Das Elektronikkonzept des Schluckspecht IV E besteht im Wesentlichen aus einem Zentralsteuergerät, dem HMI-Steuergerät (Human-Machine-Interface) sowie mehreren Batteriesteuergeräten. Letztere überwachen permanent die Spannung und die Temperatur der Batterien. Das Zentralsteuergerät regelt den Verbund der Radnabenmotoren in Abhängigkeit der Fahreraktivitäten bzw. des HMI und fungiert auch als Master für die Batteriesteuergeräte. In der Rolle des Masters kann das Hauptsteuergerät durch eine Unterbrechung der Energiezufuhr in Notsituationen das Gesamtsystem schnell abschalten. Weiterhin dient dieses Steuergerät als zentrales Gateway für die drei CAN-Busse des Fahrzeugs (Bild 6). In den Verantwortungsbereich der Fahrzeugregelung gehören sowohl sicherheitstechnische Aufgaben als auch das Steuern der Fahrdynamik. Dazu verfügt jeder der Radnabenmotoren über ein eigenes Motorsteuergerät.

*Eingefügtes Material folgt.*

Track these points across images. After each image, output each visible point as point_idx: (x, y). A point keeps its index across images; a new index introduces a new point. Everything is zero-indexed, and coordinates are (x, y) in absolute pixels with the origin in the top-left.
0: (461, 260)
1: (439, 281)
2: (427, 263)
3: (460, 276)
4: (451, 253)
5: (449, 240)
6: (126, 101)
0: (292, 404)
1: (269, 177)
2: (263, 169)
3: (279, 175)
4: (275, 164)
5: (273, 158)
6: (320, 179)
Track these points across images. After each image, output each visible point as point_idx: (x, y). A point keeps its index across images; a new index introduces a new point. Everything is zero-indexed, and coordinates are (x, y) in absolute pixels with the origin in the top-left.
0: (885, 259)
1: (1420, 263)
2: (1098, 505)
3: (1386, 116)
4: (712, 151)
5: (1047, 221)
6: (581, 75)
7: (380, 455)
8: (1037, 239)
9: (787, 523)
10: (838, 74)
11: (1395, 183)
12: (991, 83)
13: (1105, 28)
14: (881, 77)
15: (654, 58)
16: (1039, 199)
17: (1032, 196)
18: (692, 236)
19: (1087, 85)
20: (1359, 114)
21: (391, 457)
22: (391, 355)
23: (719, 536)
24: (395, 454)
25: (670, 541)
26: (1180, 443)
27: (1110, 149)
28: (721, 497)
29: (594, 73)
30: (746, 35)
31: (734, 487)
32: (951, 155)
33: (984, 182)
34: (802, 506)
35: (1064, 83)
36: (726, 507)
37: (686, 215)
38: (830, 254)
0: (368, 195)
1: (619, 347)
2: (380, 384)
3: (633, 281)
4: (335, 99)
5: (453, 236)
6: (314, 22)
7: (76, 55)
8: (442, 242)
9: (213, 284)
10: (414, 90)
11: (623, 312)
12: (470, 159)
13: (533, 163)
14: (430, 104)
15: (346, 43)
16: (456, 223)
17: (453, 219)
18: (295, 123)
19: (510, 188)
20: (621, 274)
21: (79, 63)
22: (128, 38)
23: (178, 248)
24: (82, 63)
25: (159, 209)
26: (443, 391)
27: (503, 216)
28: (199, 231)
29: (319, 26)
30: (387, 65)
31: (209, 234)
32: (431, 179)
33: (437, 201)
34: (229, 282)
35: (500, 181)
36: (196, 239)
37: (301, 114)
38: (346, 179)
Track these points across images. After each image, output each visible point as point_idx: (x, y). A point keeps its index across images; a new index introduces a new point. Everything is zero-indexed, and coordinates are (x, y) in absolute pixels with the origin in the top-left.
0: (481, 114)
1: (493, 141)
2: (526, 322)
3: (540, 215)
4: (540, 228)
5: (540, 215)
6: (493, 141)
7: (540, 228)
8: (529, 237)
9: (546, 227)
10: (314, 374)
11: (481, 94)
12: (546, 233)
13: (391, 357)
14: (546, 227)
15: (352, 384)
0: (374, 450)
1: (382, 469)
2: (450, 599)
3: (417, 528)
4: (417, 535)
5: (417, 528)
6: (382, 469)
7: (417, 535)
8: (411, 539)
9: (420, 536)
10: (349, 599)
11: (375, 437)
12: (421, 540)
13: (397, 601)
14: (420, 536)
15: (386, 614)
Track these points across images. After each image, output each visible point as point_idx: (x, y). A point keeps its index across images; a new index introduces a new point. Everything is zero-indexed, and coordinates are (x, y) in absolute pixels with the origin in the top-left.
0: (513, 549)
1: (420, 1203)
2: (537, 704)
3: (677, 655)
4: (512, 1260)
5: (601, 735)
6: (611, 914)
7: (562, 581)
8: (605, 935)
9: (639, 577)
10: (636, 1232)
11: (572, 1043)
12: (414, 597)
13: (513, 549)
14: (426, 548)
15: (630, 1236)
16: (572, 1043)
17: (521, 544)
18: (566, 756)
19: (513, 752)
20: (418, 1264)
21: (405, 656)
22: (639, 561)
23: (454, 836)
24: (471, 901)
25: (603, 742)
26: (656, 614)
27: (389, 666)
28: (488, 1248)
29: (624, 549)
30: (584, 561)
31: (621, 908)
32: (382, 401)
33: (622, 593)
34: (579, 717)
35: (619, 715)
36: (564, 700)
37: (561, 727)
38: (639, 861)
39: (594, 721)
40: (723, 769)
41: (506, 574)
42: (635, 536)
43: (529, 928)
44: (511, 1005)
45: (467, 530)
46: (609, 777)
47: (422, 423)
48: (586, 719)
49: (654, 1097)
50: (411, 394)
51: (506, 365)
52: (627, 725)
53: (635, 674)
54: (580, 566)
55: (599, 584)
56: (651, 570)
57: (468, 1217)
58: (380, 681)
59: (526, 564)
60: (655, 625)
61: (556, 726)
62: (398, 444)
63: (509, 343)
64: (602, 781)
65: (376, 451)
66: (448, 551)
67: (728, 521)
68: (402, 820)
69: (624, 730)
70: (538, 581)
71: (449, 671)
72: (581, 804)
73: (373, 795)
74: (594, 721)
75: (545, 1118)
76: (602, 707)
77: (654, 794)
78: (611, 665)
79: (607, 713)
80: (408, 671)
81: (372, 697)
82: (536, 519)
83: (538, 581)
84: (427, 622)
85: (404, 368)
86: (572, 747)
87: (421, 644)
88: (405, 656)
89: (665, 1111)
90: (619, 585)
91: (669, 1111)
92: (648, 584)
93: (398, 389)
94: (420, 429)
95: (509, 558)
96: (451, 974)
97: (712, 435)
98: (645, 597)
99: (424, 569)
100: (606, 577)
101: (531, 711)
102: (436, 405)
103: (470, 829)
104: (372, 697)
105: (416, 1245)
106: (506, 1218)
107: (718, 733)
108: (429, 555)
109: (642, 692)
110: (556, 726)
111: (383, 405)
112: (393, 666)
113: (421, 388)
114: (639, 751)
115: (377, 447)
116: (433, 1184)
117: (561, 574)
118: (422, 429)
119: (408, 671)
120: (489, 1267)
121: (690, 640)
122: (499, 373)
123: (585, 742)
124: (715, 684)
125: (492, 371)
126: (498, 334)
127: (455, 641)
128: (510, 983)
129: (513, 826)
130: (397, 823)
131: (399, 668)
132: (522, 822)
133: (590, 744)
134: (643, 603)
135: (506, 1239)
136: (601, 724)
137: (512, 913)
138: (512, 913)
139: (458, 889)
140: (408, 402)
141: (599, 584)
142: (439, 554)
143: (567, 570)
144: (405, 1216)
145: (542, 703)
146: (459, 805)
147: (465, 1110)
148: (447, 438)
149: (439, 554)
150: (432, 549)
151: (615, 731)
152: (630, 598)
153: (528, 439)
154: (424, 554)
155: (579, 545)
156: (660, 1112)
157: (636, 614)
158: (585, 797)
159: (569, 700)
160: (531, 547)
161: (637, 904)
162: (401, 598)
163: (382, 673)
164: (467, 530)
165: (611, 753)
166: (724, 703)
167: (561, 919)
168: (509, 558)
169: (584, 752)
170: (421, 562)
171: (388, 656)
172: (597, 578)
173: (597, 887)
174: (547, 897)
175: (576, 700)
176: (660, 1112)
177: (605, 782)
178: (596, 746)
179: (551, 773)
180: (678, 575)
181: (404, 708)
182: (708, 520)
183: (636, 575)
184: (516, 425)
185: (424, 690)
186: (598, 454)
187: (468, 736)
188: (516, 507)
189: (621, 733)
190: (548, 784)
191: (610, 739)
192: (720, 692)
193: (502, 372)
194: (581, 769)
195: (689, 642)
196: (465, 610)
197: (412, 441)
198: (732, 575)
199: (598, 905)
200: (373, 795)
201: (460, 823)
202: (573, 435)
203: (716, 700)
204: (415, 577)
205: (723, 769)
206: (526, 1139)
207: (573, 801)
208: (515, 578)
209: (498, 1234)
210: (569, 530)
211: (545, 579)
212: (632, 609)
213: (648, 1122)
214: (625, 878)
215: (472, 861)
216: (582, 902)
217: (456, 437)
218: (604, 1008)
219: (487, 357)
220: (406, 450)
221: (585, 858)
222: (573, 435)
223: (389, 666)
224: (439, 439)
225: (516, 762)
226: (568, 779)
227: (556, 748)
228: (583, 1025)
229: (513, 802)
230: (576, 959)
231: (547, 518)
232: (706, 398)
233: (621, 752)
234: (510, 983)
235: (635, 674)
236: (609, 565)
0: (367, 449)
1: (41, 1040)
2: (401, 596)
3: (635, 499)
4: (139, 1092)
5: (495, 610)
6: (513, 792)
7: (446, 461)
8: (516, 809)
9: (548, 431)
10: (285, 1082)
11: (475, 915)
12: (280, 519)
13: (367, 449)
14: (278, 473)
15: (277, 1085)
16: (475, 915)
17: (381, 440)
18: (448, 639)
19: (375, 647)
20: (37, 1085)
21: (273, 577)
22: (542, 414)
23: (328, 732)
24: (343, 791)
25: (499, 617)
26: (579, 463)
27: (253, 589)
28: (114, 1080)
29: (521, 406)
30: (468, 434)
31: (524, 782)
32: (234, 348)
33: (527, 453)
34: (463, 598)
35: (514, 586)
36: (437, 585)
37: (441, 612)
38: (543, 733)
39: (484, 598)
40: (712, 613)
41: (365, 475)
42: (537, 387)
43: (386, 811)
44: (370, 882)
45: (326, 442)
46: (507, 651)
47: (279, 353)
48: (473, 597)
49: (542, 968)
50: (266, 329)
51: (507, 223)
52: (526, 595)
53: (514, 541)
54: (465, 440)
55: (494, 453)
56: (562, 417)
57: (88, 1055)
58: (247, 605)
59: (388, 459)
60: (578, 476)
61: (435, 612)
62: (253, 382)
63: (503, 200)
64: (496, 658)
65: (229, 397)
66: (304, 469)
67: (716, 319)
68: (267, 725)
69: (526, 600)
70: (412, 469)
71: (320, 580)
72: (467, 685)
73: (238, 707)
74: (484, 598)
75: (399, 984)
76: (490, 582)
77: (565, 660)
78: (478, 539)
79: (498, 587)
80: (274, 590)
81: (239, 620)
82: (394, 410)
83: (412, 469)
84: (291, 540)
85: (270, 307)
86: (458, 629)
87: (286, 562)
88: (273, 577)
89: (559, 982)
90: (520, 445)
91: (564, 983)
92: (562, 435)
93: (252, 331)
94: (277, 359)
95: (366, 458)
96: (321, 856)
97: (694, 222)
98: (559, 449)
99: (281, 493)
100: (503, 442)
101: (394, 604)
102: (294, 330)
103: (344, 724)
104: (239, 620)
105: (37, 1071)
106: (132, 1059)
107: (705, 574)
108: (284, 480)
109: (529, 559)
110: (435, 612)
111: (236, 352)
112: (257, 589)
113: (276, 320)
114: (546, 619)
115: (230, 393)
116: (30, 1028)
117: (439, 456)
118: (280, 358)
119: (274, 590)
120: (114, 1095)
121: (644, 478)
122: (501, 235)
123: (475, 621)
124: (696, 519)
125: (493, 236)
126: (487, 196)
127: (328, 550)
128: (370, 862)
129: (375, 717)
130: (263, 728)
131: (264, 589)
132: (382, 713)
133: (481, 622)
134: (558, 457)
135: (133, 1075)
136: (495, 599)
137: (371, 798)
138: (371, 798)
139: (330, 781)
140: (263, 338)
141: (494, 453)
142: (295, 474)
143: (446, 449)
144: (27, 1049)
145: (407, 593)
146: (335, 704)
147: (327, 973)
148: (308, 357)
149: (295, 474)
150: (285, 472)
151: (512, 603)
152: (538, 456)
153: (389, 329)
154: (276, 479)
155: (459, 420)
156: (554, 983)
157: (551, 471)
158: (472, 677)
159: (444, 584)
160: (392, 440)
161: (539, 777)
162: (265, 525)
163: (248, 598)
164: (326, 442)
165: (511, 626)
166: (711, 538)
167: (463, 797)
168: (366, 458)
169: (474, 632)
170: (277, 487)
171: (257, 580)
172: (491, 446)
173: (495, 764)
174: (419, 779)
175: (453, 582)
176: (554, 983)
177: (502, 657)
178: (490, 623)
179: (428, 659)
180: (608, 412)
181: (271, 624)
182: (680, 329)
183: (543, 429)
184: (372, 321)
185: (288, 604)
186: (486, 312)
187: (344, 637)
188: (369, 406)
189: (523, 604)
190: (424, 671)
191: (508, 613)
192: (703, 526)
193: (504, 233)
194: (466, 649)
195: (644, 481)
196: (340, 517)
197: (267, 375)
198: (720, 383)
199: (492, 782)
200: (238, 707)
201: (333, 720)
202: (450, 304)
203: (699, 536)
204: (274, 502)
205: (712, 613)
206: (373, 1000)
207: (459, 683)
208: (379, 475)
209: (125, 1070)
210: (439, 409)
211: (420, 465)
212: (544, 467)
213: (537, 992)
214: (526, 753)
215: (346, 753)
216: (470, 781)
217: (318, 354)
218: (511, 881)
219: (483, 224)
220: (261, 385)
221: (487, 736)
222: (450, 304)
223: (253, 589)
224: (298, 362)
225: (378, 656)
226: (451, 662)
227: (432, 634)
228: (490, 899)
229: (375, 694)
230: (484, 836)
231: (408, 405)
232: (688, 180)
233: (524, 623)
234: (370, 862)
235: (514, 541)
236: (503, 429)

Zur Fahrdynamikregelung gehören ebenso das Synchronisieren der antreibenden Räder bei Kurvenfahrten, da ja kein mechanisches Differenzial vorhanden ist, sowie eine Schlupfüberwachung. Die elektronische Kommunikation verteilt sich auf die Busse CAN1, CAN2 und CAN3. Während CAN1 das HMI mit dem Zentralsteuergerät verbindet, ist CAN2 für die Batteriesteuerung verantwortlich. Weil diese beiden Bereiche nicht zeitkritisch sind, arbeiten sie mit der Low-Speed-Übertragungsrate von 125 Kbit/s. CAN3 hingegen ist als High-Speed-CAN mit 1 Mbit/s ausgeführt, da dieser die Motorsteuergeräte vernetzt.